▶ **Prompt**
Edit the material below by putting "decimal places" wherever "decimals" occurs, and change nothing else.

::::

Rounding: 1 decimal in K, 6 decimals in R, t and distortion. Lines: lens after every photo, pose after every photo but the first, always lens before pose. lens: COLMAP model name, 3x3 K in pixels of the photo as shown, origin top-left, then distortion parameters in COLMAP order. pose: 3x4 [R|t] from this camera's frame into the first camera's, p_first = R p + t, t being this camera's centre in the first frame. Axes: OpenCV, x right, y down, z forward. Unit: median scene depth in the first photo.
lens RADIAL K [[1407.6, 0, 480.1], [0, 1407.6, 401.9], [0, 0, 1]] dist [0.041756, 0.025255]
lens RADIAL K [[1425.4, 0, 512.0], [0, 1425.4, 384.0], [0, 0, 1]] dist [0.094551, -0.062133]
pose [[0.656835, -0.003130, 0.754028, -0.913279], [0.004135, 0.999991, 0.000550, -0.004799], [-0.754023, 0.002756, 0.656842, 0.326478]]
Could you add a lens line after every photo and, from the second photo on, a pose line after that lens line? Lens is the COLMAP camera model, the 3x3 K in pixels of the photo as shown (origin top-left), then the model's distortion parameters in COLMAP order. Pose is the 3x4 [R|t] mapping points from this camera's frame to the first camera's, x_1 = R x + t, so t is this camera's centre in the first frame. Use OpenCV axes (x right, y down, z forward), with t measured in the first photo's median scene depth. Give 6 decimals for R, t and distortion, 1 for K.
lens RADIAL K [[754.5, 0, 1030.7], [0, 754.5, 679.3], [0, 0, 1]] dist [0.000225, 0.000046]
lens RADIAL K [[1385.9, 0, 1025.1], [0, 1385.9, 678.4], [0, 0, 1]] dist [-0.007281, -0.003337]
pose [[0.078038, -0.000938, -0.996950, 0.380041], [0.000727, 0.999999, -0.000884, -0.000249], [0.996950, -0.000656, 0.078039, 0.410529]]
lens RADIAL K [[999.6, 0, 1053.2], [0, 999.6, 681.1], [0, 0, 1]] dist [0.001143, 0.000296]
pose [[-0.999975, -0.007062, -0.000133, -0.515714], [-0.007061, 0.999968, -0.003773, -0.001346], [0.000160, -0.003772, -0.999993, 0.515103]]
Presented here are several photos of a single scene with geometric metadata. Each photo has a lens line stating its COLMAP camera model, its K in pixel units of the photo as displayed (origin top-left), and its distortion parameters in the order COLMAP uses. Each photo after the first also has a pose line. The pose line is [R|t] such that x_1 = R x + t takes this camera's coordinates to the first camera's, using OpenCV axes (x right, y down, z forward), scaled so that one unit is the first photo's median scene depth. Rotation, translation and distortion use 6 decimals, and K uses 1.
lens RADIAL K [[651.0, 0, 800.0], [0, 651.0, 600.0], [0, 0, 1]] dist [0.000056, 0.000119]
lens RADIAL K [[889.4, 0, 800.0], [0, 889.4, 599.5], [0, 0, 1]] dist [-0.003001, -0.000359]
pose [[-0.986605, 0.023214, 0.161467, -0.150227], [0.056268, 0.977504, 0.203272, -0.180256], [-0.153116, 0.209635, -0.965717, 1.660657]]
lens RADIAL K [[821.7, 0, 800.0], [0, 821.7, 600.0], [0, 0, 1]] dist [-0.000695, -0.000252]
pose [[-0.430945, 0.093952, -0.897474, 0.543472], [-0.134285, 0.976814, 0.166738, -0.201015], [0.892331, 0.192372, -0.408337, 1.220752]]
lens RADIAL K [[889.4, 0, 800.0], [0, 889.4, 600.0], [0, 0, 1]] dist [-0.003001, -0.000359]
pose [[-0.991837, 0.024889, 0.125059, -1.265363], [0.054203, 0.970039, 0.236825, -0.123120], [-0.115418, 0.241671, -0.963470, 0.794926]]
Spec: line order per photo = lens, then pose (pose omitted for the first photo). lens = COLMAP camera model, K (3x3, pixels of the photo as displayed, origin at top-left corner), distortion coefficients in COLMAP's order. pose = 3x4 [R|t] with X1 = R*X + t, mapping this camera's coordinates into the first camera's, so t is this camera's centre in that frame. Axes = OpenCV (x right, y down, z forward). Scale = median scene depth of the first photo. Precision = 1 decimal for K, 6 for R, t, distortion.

::::

▶ **Solution for this exercise**
Rounding: 1 decimal in K, 6 decimal places in R, t and distortion. Lines: lens after every photo, pose after every photo but the first, always lens before pose. lens: COLMAP model name, 3x3 K in pixels of the photo as shown, origin top-left, then distortion parameters in COLMAP order. pose: 3x4 [R|t] from this camera's frame into the first camera's, p_first = R p + t, t being this camera's centre in the first frame. Axes: OpenCV, x right, y down, z forward. Unit: median scene depth in the first photo.
lens RADIAL K [[1407.6, 0, 480.1], [0, 1407.6, 401.9], [0, 0, 1]] dist [0.041756, 0.025255]
lens RADIAL K [[1425.4, 0, 512.0], [0, 1425.4, 384.0], [0, 0, 1]] dist [0.094551, -0.062133]
pose [[0.656835, -0.003130, 0.754028, -0.913279], [0.004135, 0.999991, 0.000550, -0.004799], [-0.754023, 0.002756, 0.656842, 0.326478]]
Could you add a lens line after every photo and, from the second photo on, a pose line after that lens line? Lens is the COLMAP camera model, the 3x3 K in pixels of the photo as shown (origin top-left), then the model's distortion parameters in COLMAP order. Pose is the 3x4 [R|t] mapping points from this camera's frame to the first camera's, x_1 = R x + t, so t is this camera's centre in the first frame. Use OpenCV axes (x right, y down, z forward), with t measured in the first photo's median scene depth. Give 6 decimal places for R, t and distortion, 1 for K.
lens RADIAL K [[754.5, 0, 1030.7], [0, 754.5, 679.3], [0, 0, 1]] dist [0.000225, 0.000046]
lens RADIAL K [[1385.9, 0, 1025.1], [0, 1385.9, 678.4], [0, 0, 1]] dist [-0.007281, -0.003337]
pose [[0.078038, -0.000938, -0.996950, 0.380041], [0.000727, 0.999999, -0.000884, -0.000249], [0.996950, -0.000656, 0.078039, 0.410529]]
lens RADIAL K [[999.6, 0, 1053.2], [0, 999.6, 681.1], [0, 0, 1]] dist [0.001143, 0.000296]
pose [[-0.999975, -0.007062, -0.000133, -0.515714], [-0.007061, 0.999968, -0.003773, -0.001346], [0.000160, -0.003772, -0.999993, 0.515103]]
Presented here are several photos of a single scene with geometric metadata. Each photo has a lens line stating its COLMAP camera model, its K in pixel units of the photo as displayed (origin top-left), and its distortion parameters in the order COLMAP uses. Each photo after the first also has a pose line. The pose line is [R|t] such that x_1 = R x + t takes this camera's coordinates to the first camera's, using OpenCV axes (x right, y down, z forward), scaled so that one unit is the first photo's median scene depth. Rotation, translation and distortion use 6 decimal places, and K uses 1.
lens RADIAL K [[651.0, 0, 800.0], [0, 651.0, 600.0], [0, 0, 1]] dist [0.000056, 0.000119]
lens RADIAL K [[889.4, 0, 800.0], [0, 889.4, 599.5], [0, 0, 1]] dist [-0.003001, -0.000359]
pose [[-0.986605, 0.023214, 0.161467, -0.150227], [0.056268, 0.977504, 0.203272, -0.180256], [-0.153116, 0.209635, -0.965717, 1.660657]]
lens RADIAL K [[821.7, 0, 800.0], [0, 821.7, 600.0], [0, 0, 1]] dist [-0.000695, -0.000252]
pose [[-0.430945, 0.093952, -0.897474, 0.543472], [-0.134285, 0.976814, 0.166738, -0.201015], [0.892331, 0.192372, -0.408337, 1.220752]]
lens RADIAL K [[889.4, 0, 800.0], [0, 889.4, 600.0], [0, 0, 1]] dist [-0.003001, -0.000359]
pose [[-0.991837, 0.024889, 0.125059, -1.265363], [0.054203, 0.970039, 0.236825, -0.123120], [-0.115418, 0.241671, -0.963470, 0.794926]]
Spec: line order per photo = lens, then pose (pose omitted for the first photo). lens = COLMAP camera model, K (3x3, pixels of the photo as displayed, origin at top-left corner), distortion coefficients in COLMAP's order. pose = 3x4 [R|t] with X1 = R*X + t, mapping this camera's coordinates into the first camera's, so t is this camera's centre in that frame. Axes = OpenCV (x right, y down, z forward). Scale = median scene depth of the first photo. Precision = 1 decimal for K, 6 for R, t, distortion.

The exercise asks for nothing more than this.